NJ Joins 28 Other States in Antitrust Lawsuit Against Live Nation


The lawsuit aims to dismantle Live Nation's monopoly and lower ticket prices for consumers.

NEW JERSEY - Attorney General Matthew J. Platkin has joined the Department of Justice and a bipartisan coalition of 28 states and the District of Columbia in filing an antitrust lawsuit against Live Nation Entertainment, Inc., the parent company of Ticketmaster. The lawsuit, filed in the U.S. District Court for the Southern District of New York, alleges that Live Nation has illegally monopolized the live entertainment industry since its acquisition of Ticketmaster in 2010.

“For decades, New Jersey has long enjoyed a vibrant music scene—from jazz in Newark to rock on the Jersey Shore—and both fans and artists have been hurt by the complicated business web Live Nation has built since it purchased Ticketmaster in 2010,” said Attorney General Platkin. “It shouldn’t cost thousands of dollars to take your family to see live music, to introduce your children to your favorite artists. Today, New Jersey is proud to stand with a large group of states on behalf of consumers everywhere who are tired of fee schemes that lead to exorbitant pricing and rob them of these experiences.”

The lawsuit alleges multiple violations of the federal Sherman Act and the New Jersey Antitrust Act. It seeks to dismantle Live Nation's monopoly by ordering the divestiture of Ticketmaster. The complaint highlights how Live Nation’s $22 billion business model allows it to extract revenues as an intermediary at every stage of the live event process and to double-dip across multiple business lines, such as ticketing and promotion. This practice inflates fees and revenue, harming both fans and artists.

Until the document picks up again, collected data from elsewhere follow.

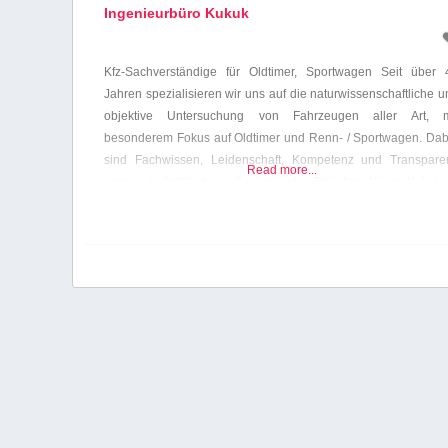
Ingenieurbüro Kukuk
Kfz-Sachverständige für Oldtimer, Sportwagen Seit über 
Jahren spezialisieren wir uns auf die naturwissenschaftliche 
objektive Untersuchung von Fahrzeugen aller Art, m
besonderem Fokus auf Oldtimer und Renn- / Sportwagen. Dab
sind Fachwissen, Leidenschaft, Kompetenz und Transpare
Read more...
unsere Leitattribute. Sachgebiete: Dipl.-Ing. Klaus Kukuk i
bundesweit der erste (seit 2011) öffentlich bestellt und vereid
von der IHK Köln Sachverständige für:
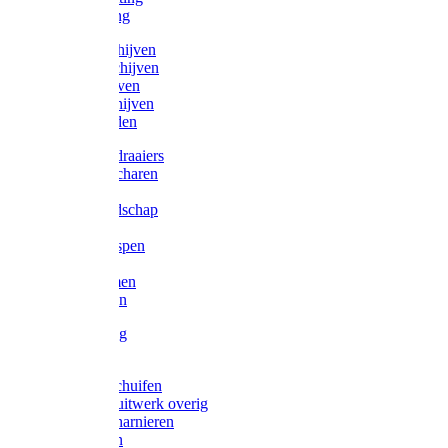
Victorketting
Afbraamschijven
Doorslijpschijven
Lamelschijven
Diamantschijven
Laselektroden
Schroevendraaiers
Tangen / Scharen
Zagen
Meetgereedschap
Beitels
Vijlen / Raspen
Sleutels
Lijmklemmen
Waterpassen
Bouwbeslag
Tuinbeslag
Grendels/schuifen
Hang en sluitwerk overig
Hengen/scharnieren
Scharnieren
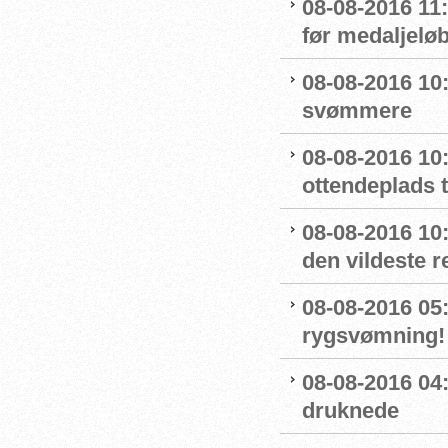
08-08-2016 11
før medaljelø
08-08-2016 10
svømmere
08-08-2016 10:
ottendeplads t
08-08-2016 10
den vildeste r
08-08-2016 05:
rygsvømning!
08-08-2016 04
druknede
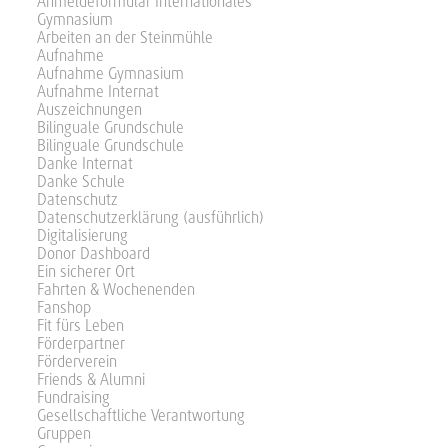
Anmeldeformular Internationales
Gymnasium
Arbeiten an der Steinmühle
Aufnahme
Aufnahme Gymnasium
Aufnahme Internat
Auszeichnungen
Bilinguale Grundschule
Bilinguale Grundschule
Danke Internat
Danke Schule
Datenschutz
Datenschutzerklärung (ausführlich)
Digitalisierung
Donor Dashboard
Ein sicherer Ort
Fahrten & Wochenenden
Fanshop
Fit fürs Leben
Förderpartner
Förderverein
Friends & Alumni
Fundraising
Gesellschaftliche Verantwortung
Gruppen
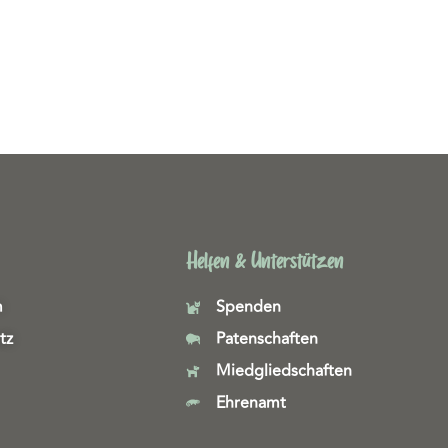
Helfen & Unterstützen
m
Spenden
tz
Patenschaften
Miedgliedschaften
Ehrenamt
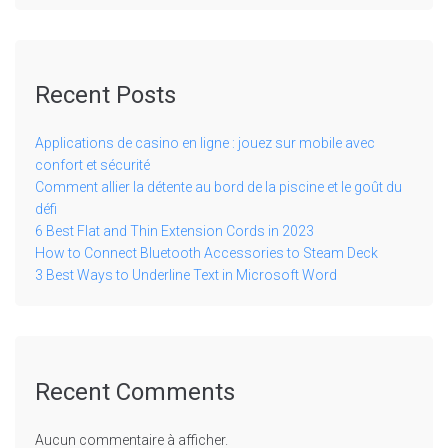
Recent Posts
Applications de casino en ligne : jouez sur mobile avec
confort et sécurité
Comment allier la détente au bord de la piscine et le goût du
défi
6 Best Flat and Thin Extension Cords in 2023
How to Connect Bluetooth Accessories to Steam Deck
3 Best Ways to Underline Text in Microsoft Word
Recent Comments
Aucun commentaire à afficher.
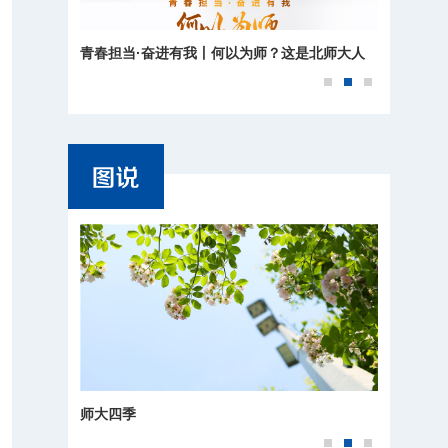
青春担当·奋进有我丨何以为师？这是北师大人
的回答
师大四季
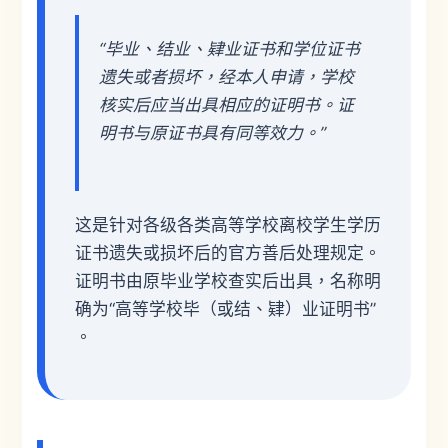
“毕业、结业、肄业证书和学位证书
遗失或者损坏，经本人申请，学校
核实后应当出具相应的证明书。证
明书与原证书具有同等效力。”
这是针对各级各类高等学校离校学生学历
证书遗失或损坏后的官方善后处理规定。
证明书由原毕业学校查实后出具，名称明
确为“高等学校毕（或结、肄）业证明书”
。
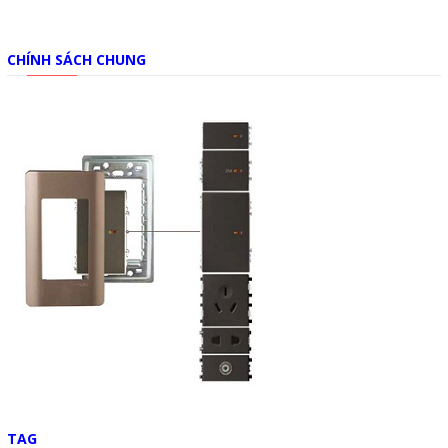
CHÍNH SÁCH CHUNG
TAG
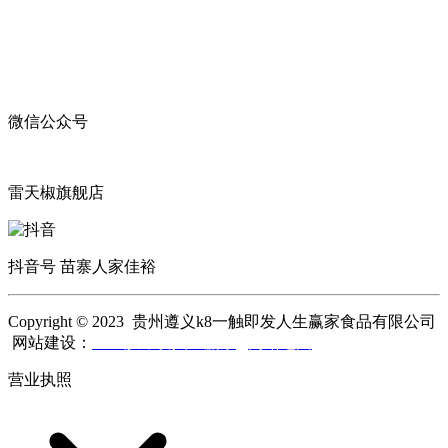
微信公众号
雷天椒旗舰店
抖音号 苗寨人家佳裕
Copyright © 2023 贵州遵义k8一触即发人生赢家食品有限公司
网站建设：
k8一触即发人生赢家
网站地图
营业执照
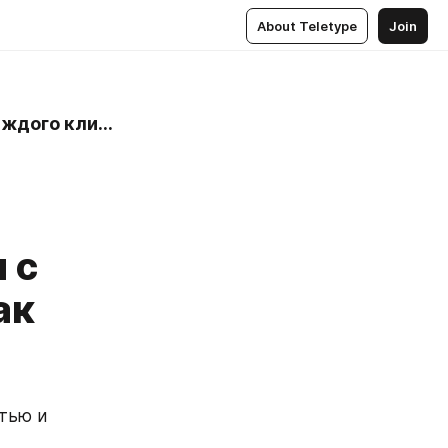
About Teletype
Join
ВСЯ ПРАВДА | Знать всю правду о компании — право каждого клиента
 с
ак
ью и 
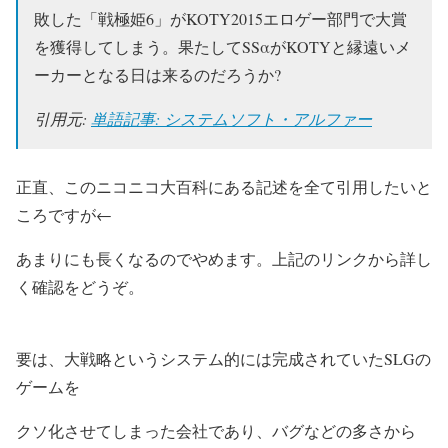
敗した「戦極姫6」がKOTY2015エロゲー部門で大賞
を獲得してしまう。果たしてSSαがKOTYと縁遠いメ
ーカーとなる日は来るのだろうか?
引用元:
単語記事: システムソフト・アルファー
正直、このニコニコ大百科にある記述を全て引用したいと
ころですが←
あまりにも長くなるのでやめます。上記のリンクから詳し
く確認をどうぞ。
要は、大戦略というシステム的には完成されていたSLGの
ゲームを
クソ化させてしまった会社であり、バグなどの多さから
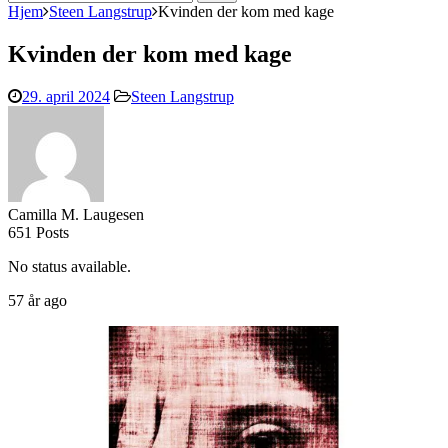
efter:
Hjem
Steen Langstrup
Kvinden der kom med kage
Kvinden der kom med kage
29. april 2024
Steen Langstrup
Camilla M. Laugesen
651 Posts
No status available.
57 år ago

In New Jersey, Live Nation manages ticketing services at major venues including MetLife Stadium in East Rutherford, Prudential Center in Newark, PNC Bank Arts Center in Holmdel, and Freedom Mortgage Pavilion in Camden. The gross value of primary ticket sales in New Jersey, also known as Gross Ticket Value (GTV), is approximately $994.83 million, while the face value of these tickets is around $781.17 million.

The DOJ and the states allege that Live Nation:

  • Maintains its anticompetitive monopoly by locking up venues through long-term exclusive agreements and threats of losing access to Live Nation-controlled tours and artists if they partner with rival ticketing companies.
  • Leverages its network of amphitheaters to force artists to select Live Nation as a promoter, thereby maintaining its monopoly on promotions.
  • Harms fans with higher fees, lack of transparency, fewer consumer choices, and stifled innovation.

The lawsuit calls for the court to:

  • Prohibit Live Nation from continuing its anticompetitive practices.
  • Order the divestiture of Ticketmaster.
  • Seek equitable monetary relief to address Live Nation’s unlawful conduct.

New Jersey’s active involvement in this significant antitrust action follows a long history of holding companies accountable for antitrust violations. The state has been involved in actions against major technology corporations, including Apple, Amazon, and Google, as well as in various industries such as airlines, retail, labor, healthcare, and pharmaceuticals.

To enhance its capacity for robust antitrust enforcement, New Jersey recently announced the creation of a new Antitrust Litigation and Competition Enforcement Section within the Division of Law. Deputy Attorney General and Assistant Section Chief of Antitrust Isabella R. Pitt and Deputy Attorney General Yale A. Leber are representing New Jersey in this case under the supervision of Assistant Attorney General Brian F. McDonough.

This lawsuit reflects a broad effort to restore competition in the live entertainment industry, ultimately aiming to benefit consumers and artists by reducing ticket prices and increasing market transparency.